The new partnership with uBiome opens the door to understanding a broader range of eating disorders across a broader population. What little work that has been done on eating disorders and the microbiome has focused on anorexia, and there’s good reason to believe that other disorders also affect—and are affected by—the trillions of microbes living on the body. The uBiome study is open to pretty much anyone in the world.
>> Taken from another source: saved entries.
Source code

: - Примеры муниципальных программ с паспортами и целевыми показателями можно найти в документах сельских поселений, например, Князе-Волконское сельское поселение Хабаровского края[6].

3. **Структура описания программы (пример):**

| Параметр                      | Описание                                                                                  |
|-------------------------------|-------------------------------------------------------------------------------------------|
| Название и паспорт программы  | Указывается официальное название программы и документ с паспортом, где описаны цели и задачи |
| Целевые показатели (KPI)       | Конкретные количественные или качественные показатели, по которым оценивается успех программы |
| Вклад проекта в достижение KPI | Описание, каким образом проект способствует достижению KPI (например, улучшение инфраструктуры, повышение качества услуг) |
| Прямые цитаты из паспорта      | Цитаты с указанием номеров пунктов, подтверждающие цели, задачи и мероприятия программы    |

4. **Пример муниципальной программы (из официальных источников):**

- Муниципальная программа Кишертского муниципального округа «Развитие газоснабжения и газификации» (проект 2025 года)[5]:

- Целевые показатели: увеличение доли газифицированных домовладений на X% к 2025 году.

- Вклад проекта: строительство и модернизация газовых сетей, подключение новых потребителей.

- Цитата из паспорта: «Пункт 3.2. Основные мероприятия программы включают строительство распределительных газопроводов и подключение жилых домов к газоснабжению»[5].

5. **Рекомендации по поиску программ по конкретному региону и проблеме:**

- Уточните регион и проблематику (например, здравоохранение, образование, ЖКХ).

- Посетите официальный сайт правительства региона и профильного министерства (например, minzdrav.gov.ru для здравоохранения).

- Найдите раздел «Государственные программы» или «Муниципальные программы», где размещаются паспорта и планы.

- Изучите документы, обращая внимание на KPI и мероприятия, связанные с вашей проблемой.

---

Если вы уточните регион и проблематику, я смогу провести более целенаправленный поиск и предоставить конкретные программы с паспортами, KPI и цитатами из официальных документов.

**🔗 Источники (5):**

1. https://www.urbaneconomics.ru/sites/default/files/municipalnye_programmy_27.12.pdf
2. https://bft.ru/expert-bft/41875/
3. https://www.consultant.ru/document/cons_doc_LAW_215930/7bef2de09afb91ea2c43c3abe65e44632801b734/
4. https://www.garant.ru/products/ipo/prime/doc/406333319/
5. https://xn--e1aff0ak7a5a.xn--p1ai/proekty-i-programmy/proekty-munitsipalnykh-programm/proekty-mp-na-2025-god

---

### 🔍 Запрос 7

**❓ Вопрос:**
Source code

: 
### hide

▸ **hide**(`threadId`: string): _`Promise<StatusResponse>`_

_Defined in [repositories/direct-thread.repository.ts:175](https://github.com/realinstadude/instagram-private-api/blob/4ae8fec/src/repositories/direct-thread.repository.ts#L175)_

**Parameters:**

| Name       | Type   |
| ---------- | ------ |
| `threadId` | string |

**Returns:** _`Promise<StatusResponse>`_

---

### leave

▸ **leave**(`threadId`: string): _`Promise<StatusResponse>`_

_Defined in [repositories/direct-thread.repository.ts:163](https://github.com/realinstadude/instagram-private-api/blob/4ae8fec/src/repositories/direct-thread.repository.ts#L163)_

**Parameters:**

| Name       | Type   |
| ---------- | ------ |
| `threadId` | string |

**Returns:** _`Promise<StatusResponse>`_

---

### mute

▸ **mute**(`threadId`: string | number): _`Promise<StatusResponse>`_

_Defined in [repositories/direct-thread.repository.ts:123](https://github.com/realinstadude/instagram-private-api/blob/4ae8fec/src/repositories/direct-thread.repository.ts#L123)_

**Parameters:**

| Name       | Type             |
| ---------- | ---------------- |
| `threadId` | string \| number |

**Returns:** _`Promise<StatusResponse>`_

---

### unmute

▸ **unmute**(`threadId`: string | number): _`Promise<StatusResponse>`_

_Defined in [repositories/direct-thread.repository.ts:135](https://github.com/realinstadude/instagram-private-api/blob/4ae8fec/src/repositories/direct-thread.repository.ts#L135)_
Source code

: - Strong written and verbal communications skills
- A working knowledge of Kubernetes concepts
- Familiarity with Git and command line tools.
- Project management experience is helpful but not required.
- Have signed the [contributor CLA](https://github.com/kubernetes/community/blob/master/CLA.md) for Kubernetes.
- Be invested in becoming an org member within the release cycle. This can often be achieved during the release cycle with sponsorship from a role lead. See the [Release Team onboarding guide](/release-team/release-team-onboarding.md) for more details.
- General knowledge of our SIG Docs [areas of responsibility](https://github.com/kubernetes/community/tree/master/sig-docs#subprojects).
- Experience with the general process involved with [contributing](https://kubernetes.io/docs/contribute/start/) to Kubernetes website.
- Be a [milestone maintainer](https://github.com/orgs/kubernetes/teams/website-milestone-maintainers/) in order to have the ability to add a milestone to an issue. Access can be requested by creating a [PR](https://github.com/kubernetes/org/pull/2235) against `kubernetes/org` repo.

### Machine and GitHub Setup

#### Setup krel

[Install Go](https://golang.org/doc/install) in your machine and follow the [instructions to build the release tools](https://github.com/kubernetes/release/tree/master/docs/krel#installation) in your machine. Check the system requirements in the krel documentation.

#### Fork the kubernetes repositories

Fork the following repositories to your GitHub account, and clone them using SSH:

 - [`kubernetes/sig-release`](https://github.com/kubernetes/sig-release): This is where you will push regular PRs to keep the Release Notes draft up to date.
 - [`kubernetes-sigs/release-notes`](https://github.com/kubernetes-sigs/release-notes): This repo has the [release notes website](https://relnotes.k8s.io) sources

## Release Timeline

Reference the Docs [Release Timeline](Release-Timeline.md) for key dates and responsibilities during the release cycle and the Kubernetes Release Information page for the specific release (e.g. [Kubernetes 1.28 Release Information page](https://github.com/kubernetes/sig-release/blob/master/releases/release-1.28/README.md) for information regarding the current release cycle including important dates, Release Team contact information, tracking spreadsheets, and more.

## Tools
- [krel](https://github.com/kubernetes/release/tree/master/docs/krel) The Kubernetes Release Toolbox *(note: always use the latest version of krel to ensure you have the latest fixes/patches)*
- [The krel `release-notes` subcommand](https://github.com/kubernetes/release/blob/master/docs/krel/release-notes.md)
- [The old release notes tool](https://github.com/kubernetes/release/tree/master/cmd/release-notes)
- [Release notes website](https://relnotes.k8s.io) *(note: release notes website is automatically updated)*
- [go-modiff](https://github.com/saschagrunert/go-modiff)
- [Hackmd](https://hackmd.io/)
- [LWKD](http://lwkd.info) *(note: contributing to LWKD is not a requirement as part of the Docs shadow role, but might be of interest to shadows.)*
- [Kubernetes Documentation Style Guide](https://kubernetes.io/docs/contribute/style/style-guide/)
Interested participants can go to the uBiome website, where they will fill out a brief screening questionnaire. If they fulfill enough of the study criteria, uBiome will mail them a kit that they will send back with a stool sample inside (yes, you’re collecting bits of your own poo. But, you know, for science!). The folks at uBiome will conduct the microbiome sequencing, while UNC will handle the data analysis. Participants will also fill out a more detailed, study-specific questionnaire.

So far, Bulik says, everyone has been enthusiastic about participating. “No one has turned us down. It’s much easier to get people to donate poo—something you normally flush down the toilet—than to donate blood,” she said.

“This crowd-sourced eating disorder study is the first of its kind and we couldn't be happier to partner with such an innovative team at UNC.  We hope this research will spark more efforts and hopefully do a lot of good for this community,” Kadoch says.

It’s unlikely that these studies will tell us everything we need to know about the microbiome as it relates to eating disorders, but it’s a start. And beyond understanding the biology of eating disorders, this microbiome research may do something more immediate and practical for sufferers: make the process of renourishment less painful.

“No one really knows what makes refeeding so uncomfortable. Maybe we can harness the bugs through a targeted probiotic supplement to make the process easier to people can focus more on getting well,” Bulik says.